··· Information provided

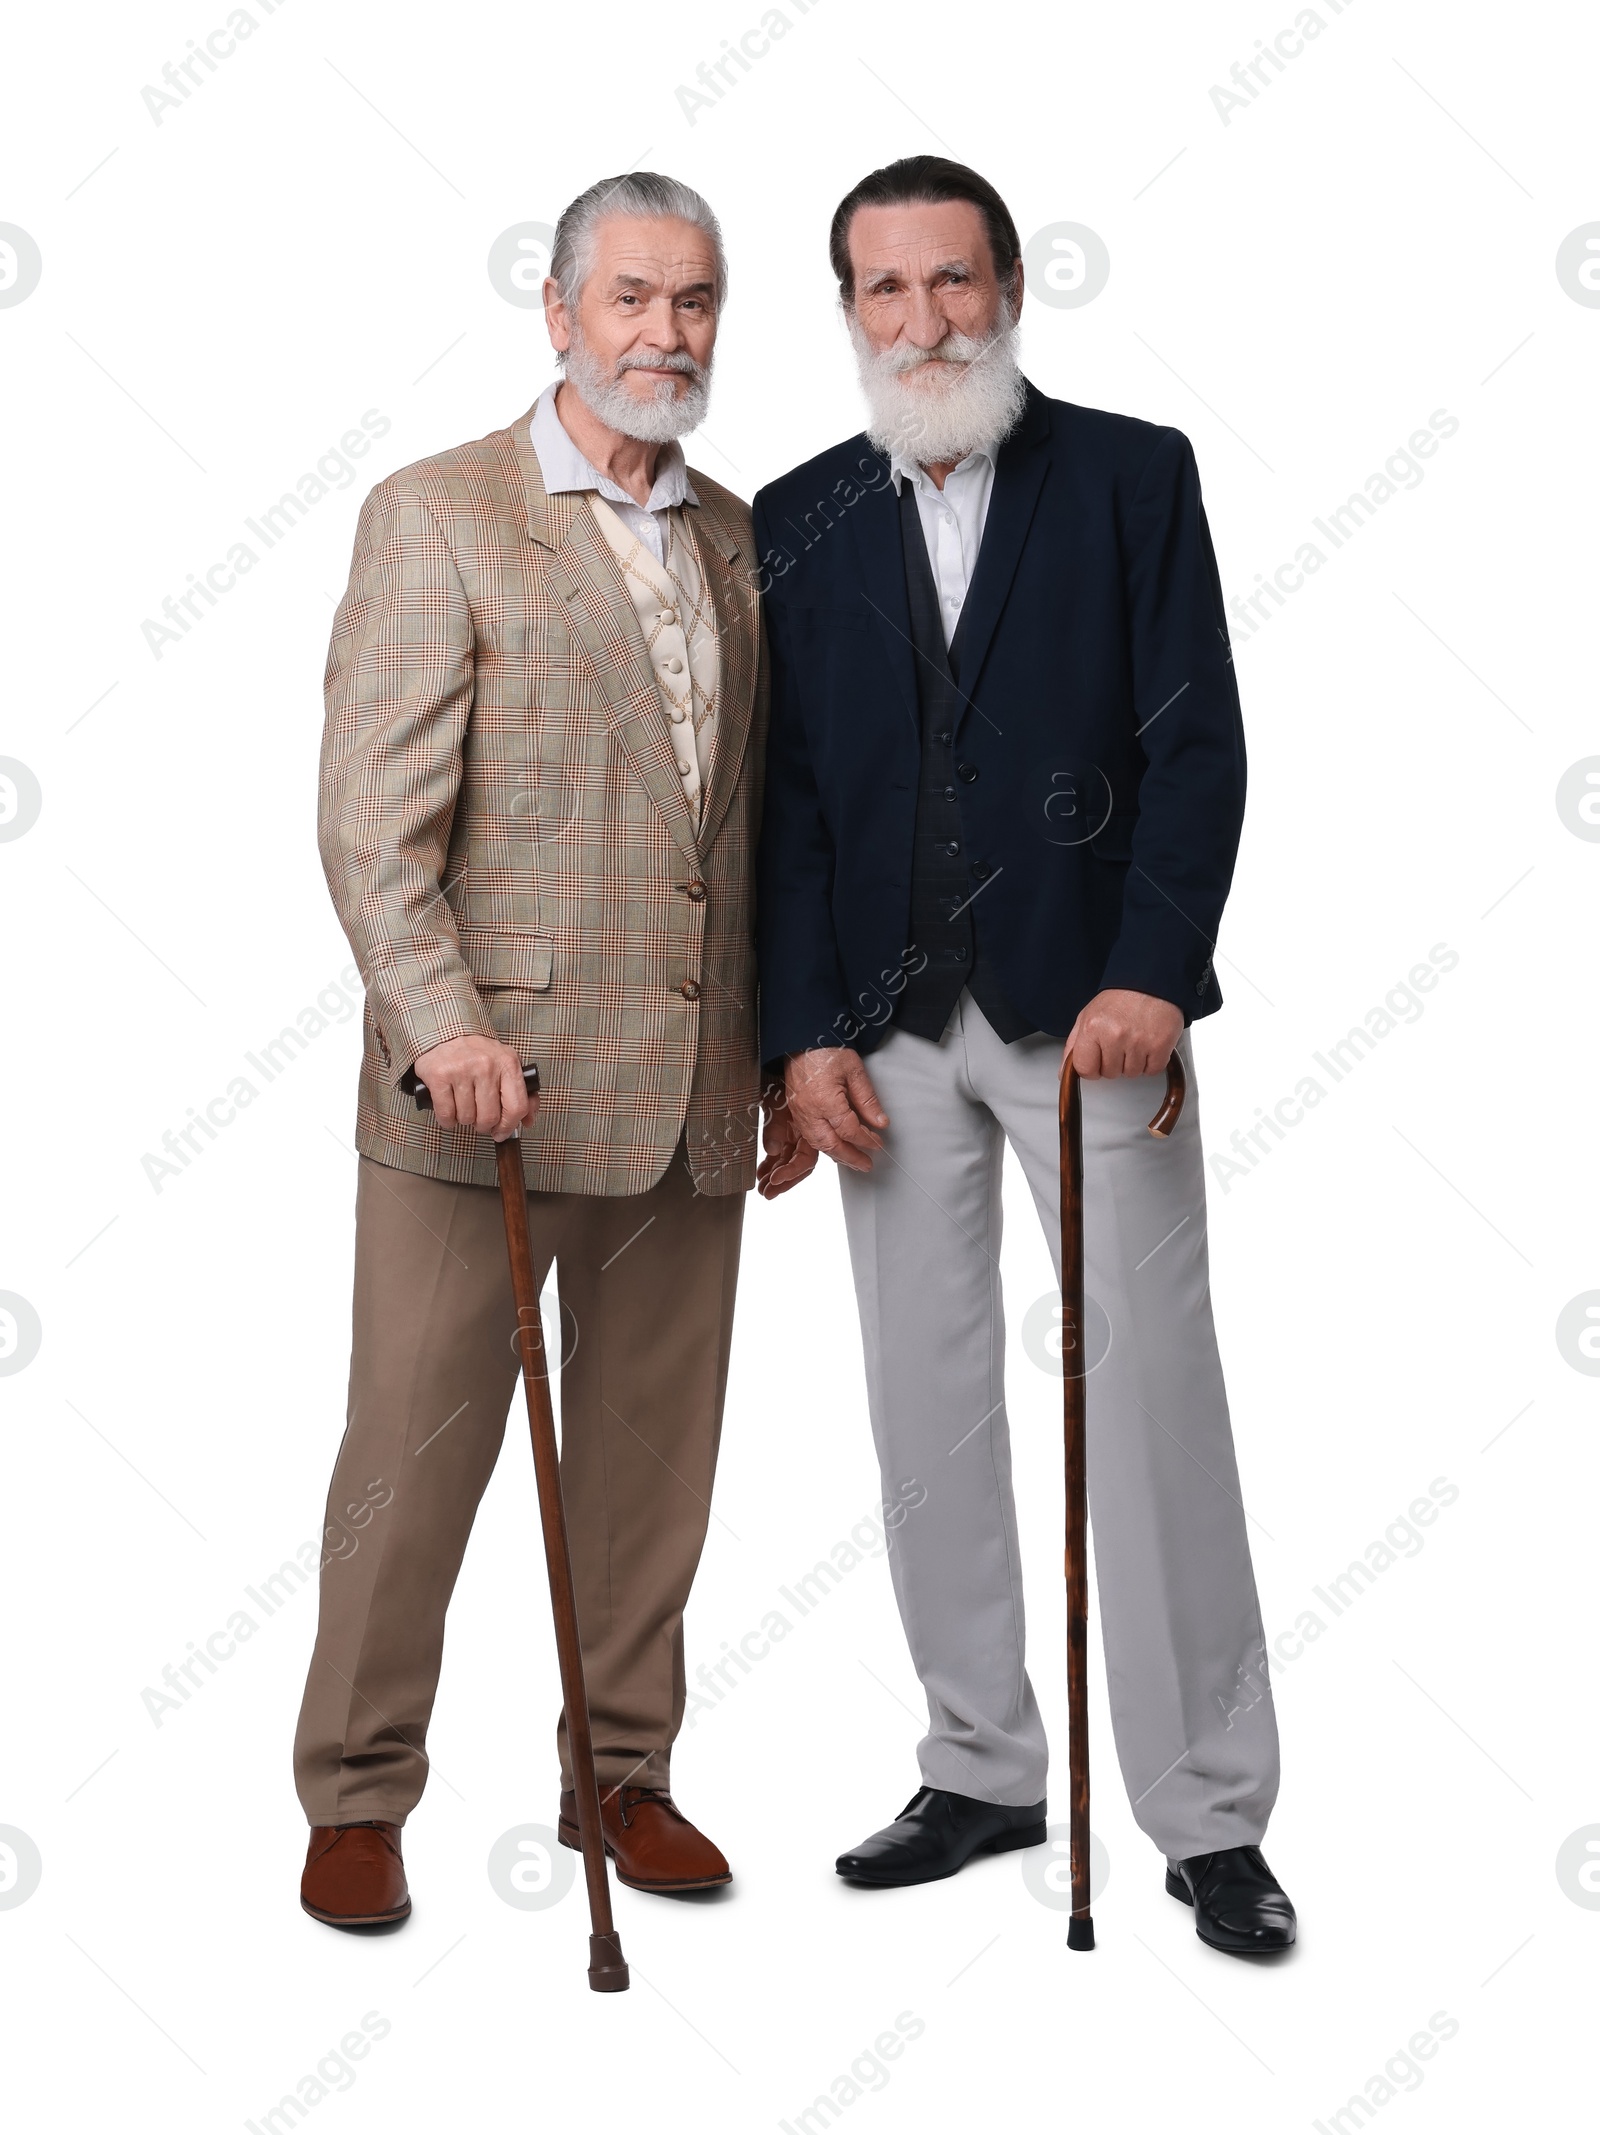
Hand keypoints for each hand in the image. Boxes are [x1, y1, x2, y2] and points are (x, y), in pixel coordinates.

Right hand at [413, 1035, 536, 1139]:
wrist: (447, 1033)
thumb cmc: (478, 1054)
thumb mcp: (506, 1066)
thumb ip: (522, 1093)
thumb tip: (528, 1121)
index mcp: (508, 1063)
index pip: (517, 1106)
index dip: (509, 1126)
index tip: (501, 1132)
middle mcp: (486, 1065)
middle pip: (489, 1117)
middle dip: (483, 1125)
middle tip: (479, 1119)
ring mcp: (461, 1070)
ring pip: (467, 1118)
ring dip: (464, 1120)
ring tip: (463, 1106)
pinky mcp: (439, 1076)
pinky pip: (446, 1115)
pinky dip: (447, 1119)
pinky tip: (449, 1109)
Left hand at [756, 1084, 819, 1198]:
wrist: (789, 1058)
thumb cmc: (788, 1076)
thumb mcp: (775, 1102)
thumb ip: (774, 1127)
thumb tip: (771, 1150)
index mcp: (810, 1128)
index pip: (805, 1160)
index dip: (792, 1173)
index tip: (777, 1181)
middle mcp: (805, 1132)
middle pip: (799, 1165)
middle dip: (784, 1181)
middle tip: (769, 1193)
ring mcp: (796, 1130)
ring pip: (790, 1159)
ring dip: (777, 1175)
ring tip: (764, 1188)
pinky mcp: (786, 1127)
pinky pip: (781, 1150)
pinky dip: (772, 1162)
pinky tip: (762, 1171)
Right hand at [783, 1047, 887, 1173]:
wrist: (801, 1040)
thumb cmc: (825, 1050)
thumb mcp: (854, 1071)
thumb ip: (867, 1100)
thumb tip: (880, 1122)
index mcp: (824, 1100)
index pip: (849, 1130)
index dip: (866, 1140)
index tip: (878, 1143)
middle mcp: (808, 1111)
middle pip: (831, 1144)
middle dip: (850, 1157)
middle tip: (866, 1164)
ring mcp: (799, 1112)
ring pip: (817, 1144)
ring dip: (836, 1155)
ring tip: (852, 1160)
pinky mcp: (794, 1111)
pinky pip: (808, 1136)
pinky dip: (823, 1146)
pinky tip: (834, 1148)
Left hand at [1063, 989, 1183, 1078]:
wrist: (1150, 981)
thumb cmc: (1119, 998)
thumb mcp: (1087, 1016)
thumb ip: (1074, 1045)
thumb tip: (1065, 1072)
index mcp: (1092, 1028)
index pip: (1085, 1070)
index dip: (1092, 1067)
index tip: (1098, 1059)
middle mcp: (1115, 1035)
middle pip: (1110, 1074)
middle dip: (1114, 1062)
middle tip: (1120, 1040)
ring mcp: (1138, 1042)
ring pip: (1132, 1074)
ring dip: (1133, 1062)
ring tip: (1135, 1038)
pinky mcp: (1160, 1045)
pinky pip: (1151, 1070)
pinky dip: (1151, 1061)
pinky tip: (1148, 1043)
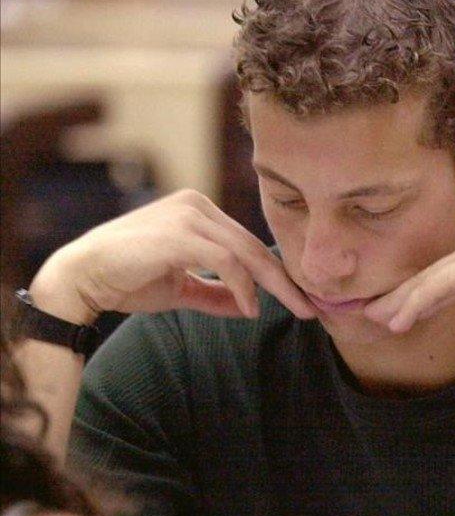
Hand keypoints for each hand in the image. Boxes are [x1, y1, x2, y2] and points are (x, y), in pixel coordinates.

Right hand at [29, 189, 315, 323]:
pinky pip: (226, 261)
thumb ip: (215, 292)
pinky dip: (243, 286)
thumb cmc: (127, 280)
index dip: (277, 273)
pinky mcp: (179, 233)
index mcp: (199, 212)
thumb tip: (250, 307)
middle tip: (311, 307)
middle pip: (254, 246)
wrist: (82, 278)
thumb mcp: (181, 287)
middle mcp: (197, 206)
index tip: (301, 299)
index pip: (248, 243)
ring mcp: (188, 216)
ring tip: (291, 309)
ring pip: (246, 253)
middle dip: (286, 280)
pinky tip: (249, 307)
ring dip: (272, 285)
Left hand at [363, 220, 454, 339]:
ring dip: (401, 299)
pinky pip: (435, 287)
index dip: (434, 285)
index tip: (411, 305)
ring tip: (375, 318)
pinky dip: (412, 305)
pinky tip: (395, 323)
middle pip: (441, 265)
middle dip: (409, 289)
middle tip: (380, 308)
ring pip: (432, 276)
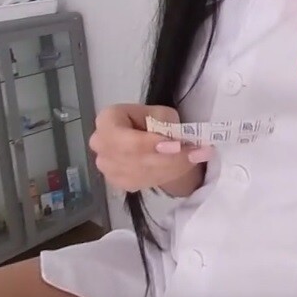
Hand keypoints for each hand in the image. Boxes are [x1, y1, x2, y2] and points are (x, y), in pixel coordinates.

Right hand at [89, 103, 212, 193]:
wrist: (149, 140)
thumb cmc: (153, 121)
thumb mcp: (162, 114)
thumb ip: (165, 125)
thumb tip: (176, 143)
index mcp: (107, 119)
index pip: (126, 137)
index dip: (150, 144)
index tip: (177, 146)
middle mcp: (100, 143)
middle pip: (134, 158)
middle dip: (169, 158)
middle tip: (196, 154)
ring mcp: (105, 166)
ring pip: (142, 173)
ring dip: (172, 168)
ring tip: (195, 157)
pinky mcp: (116, 182)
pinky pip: (143, 183)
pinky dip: (167, 175)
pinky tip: (182, 165)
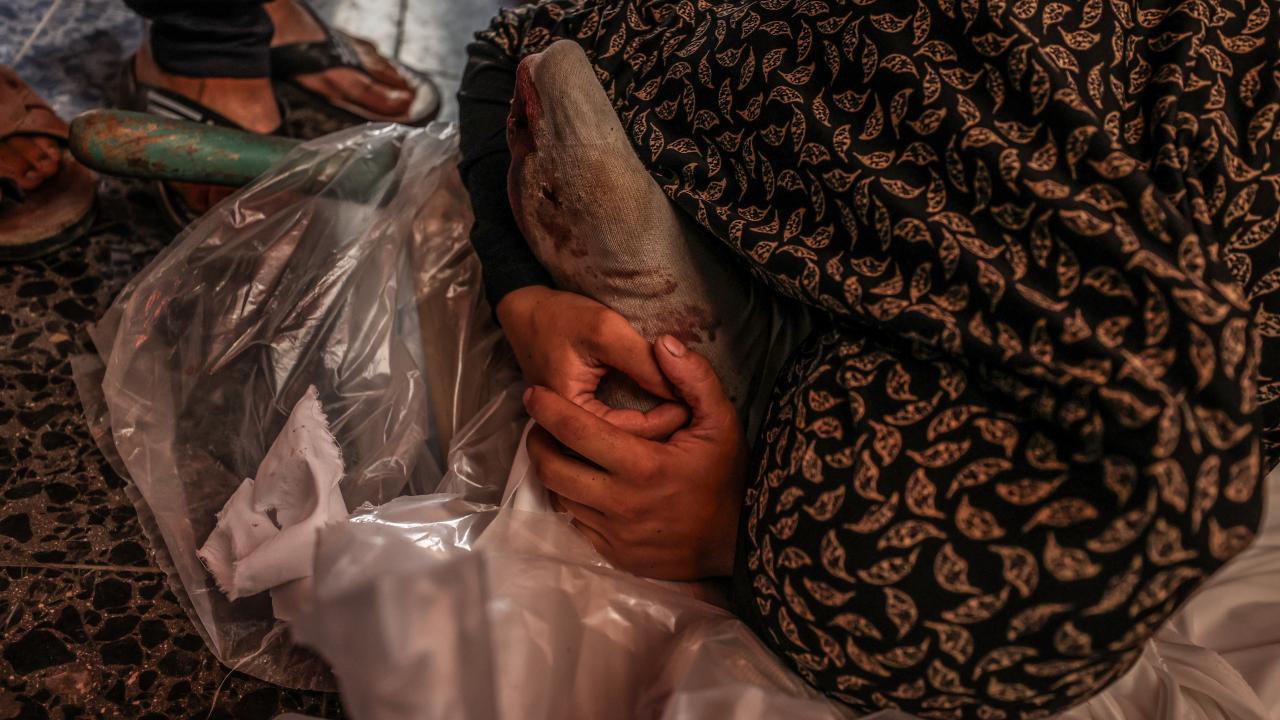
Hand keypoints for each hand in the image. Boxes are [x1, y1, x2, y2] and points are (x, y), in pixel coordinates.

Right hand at [497, 285, 687, 437]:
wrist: (527, 311)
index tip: (692, 401)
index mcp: (571, 415)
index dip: (666, 418)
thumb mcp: (605, 331)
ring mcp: (573, 429)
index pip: (631, 432)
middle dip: (663, 426)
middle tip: (693, 406)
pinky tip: (662, 406)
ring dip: (653, 425)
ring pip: (622, 439)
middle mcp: (568, 432)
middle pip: (627, 444)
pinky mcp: (580, 418)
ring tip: (683, 407)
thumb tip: (679, 389)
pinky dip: (640, 419)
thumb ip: (642, 362)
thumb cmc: (561, 317)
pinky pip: (615, 429)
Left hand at [524, 335, 746, 579]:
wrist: (737, 541)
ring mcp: (615, 534)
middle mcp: (621, 503)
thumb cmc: (726, 475)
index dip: (547, 409)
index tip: (533, 394)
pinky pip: (575, 523)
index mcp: (644, 466)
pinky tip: (580, 482)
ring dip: (553, 470)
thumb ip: (694, 378)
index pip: (576, 432)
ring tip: (558, 450)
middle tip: (540, 425)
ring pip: (560, 497)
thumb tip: (663, 343)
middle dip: (538, 442)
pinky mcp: (613, 554)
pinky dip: (571, 499)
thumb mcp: (722, 421)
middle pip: (553, 468)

······

* [Task statement]: Because pictures are not wanted, give every entry above again exactly without them.

* [Result of this task]:
Hand keypoints for each hand in the image. Boxes are [x1, y1, x2, y2] and points are (x, y), in pixel coordinates.

Right hand at [413, 1035, 536, 1139]:
wrist: (447, 1033)
thumb cmc: (478, 1054)
thumb mcp: (506, 1066)
thumb ip: (522, 1093)
thumb tip: (528, 1121)
index mcp: (508, 1063)
index pip: (517, 1106)
index dip: (509, 1126)
index tip: (501, 1132)
middle mcp: (486, 1065)
middle pip: (489, 1117)
middle dip: (483, 1125)
middle tip: (479, 1119)
ring mcp: (461, 1070)
ring pip: (467, 1118)
ring dip: (464, 1120)
ring tip: (463, 1106)
pinky mcp: (439, 1076)
pinky pip: (446, 1115)
pinky dip: (447, 1119)
pinky tip: (449, 1109)
Left hand at [756, 1084, 819, 1198]:
wrist: (789, 1058)
thumb cmc: (788, 1076)
thumb mcp: (775, 1102)
thumb ip: (774, 1127)
thumb tip: (771, 1150)
index mcp: (810, 1128)
index pip: (805, 1160)
index dip: (792, 1173)
index tip: (777, 1181)
middle mcp: (805, 1132)
middle pip: (799, 1165)
middle dip: (784, 1181)
middle tip: (769, 1193)
ring mcp: (796, 1130)
ring pip: (790, 1159)
ring dip: (777, 1175)
ring tip: (764, 1188)
pinky mcp: (786, 1127)
pinky pip: (781, 1150)
pinky dip: (772, 1162)
pinky tip: (762, 1171)
Right hand at [783, 1047, 887, 1173]:
wrist: (801, 1040)
thumb cmc: (825, 1050)
thumb mcp: (854, 1071)
thumb ip: (867, 1100)
thumb tip: (880, 1122)
index mcp: (824, 1100)
index pip: (849, 1130)
index dip: (866, 1140)
index tip: (878, 1143)
middle mcp: (808, 1111)
middle pip: (831, 1144)
middle dip: (850, 1157)
middle tip: (866, 1164)
ring mcp: (799, 1112)
ring pip: (817, 1144)
ring dip: (836, 1155)
ring tip: (852, 1160)
pinky mcp: (794, 1111)
pinky pip: (808, 1136)
pinky dip: (823, 1146)
pinky tip: (834, 1148)
Left hand at [1063, 989, 1183, 1078]:
wrist: (1150, 981)
thumb cmc: (1119, 998)
thumb mcp: (1087, 1016)
thumb ip: (1074, 1045)
thumb tip: (1065, 1072)
index mcp: (1092, 1028)
index pip: (1085, 1070)
index dip: (1092, 1067)
index tip: (1098, 1059)
middle mcp: (1115, 1035)
middle pip: (1110, 1074)
middle dip: (1114, 1062)
middle tip: (1120, 1040)
ring mcp: (1138, 1042)
ring pip: (1132, 1074)
ring dip: (1133, 1062)
ring tip: (1135, 1038)
pinky mcp: (1160, 1045)
pinky pip: (1151, 1070)
pinky dip: (1151, 1061)
pinky tip: (1148, 1043)
Hand keypoints for each hand in the image. Boxes are [x1, y1, x2, y2] and points are (x, y), in pixel coordinates.

Right hand at [29, 189, 315, 323]:
pinky pip: (226, 261)
thumb ip: (215, 292)
pinky dip: (243, 286)
thumb cmc: (127, 280)
index dip: (277, 273)
pinky mcp: (179, 233)
index mcp: (199, 212)
thumb tip: (250, 307)
middle tip: (311, 307)
middle pip: (254, 246)
wrist: (82, 278)
thumb mcp: (181, 287)
middle mcp: (197, 206)
index tip: (301, 299)
index pip: (248, 243)
ring mcp: (188, 216)
ring tip: (291, 309)
ring pip: (246, 253)
middle dip: (286, 280)
pinky tip: (249, 307)
ring dip: (272, 285)
Left hand at [363, 220, 454, 339]:
ring dip: (401, 299)
pinky pip: (435, 287)
index dip: (434, 285)
index tip: (411, 305)
ring tip: (375, 318)
pinky dip: (412, 305)
pinky tip: (395, 323)
middle pip: (441, 265)
middle dip: (409, 289)
middle tip: (380, 308)
ring pip: (432, 276)
Hand keypoints for each hand in the image. Boxes are [x1, y1, x2, y2] and points are (x, y), in pixel coordinates.

Right hand at [89, 103, 212, 193]:
wrist: (149, 140)
thumb cmc: (153, 121)
thumb mcp: (162, 114)
thumb ip: (165, 125)
thumb tip: (176, 143)
index mcp: (107, 119)
index pip: (126, 137)
index dip: (150, 144)
index tip: (177, 146)
middle mcp: (100, 143)
middle pip: (134, 158)
middle dip: (169, 158)
middle tip: (196, 154)
ring mcp: (105, 166)
ring pip: (142, 173)
ring dip: (172, 168)
ring tip: (195, 157)
pinky mcp: (116, 182)
pinky pip: (143, 183)
pinky dip: (167, 175)
pinky tip: (182, 165)
Hand keypoints for each hand in the image. Boxes are [x1, y1, x2, y2] and points are (x, y), in pixel coordinates.

Right hand at [497, 285, 687, 437]:
wrist: (527, 311)
index tip: (692, 401)
index mcp: (571, 415)
index dip: (666, 418)
thumb mcp: (605, 331)
ring mcp: (573, 429)
index pip: (631, 432)
middle dip: (663, 426)
middle tip: (693, 406)
pinky tip: (662, 406)
ring dip: (653, 425)
ring pip: (622, 439)
middle mcp: (568, 432)
middle pip: (627, 444)
pinky mcp: (580, 418)
ring tip: (683, 407)
thumb tip: (679, 389)
pinky dip: (640, 419)
thumb ip: (642, 362)
thumb cmc: (561, 317)
pinky pip: (615, 429)
Left hand at [524, 335, 746, 579]:
wrist: (737, 541)
ring mcp: (615, 534)
middle mcp: (621, 503)
thumb cmc: (726, 475)
index dip: (547, 409)
index tip: (533, 394)
pinky pip: (575, 523)
index mcp: (644, 466)
pinky tip: (580, 482)
ring dip: (553, 470)
thumb ip: (694, 378)
index pip: (576, 432)
ring tip: (558, 450)
middle tip: (540, 425)
ring pip: (560, 497)
thumb tip: (663, 343)
middle dip: (538, 442)
pinky mcp: (613, 554)
pinky dip: (571, 499)
thumb mcp: (722, 421)
middle pip: (553, 468)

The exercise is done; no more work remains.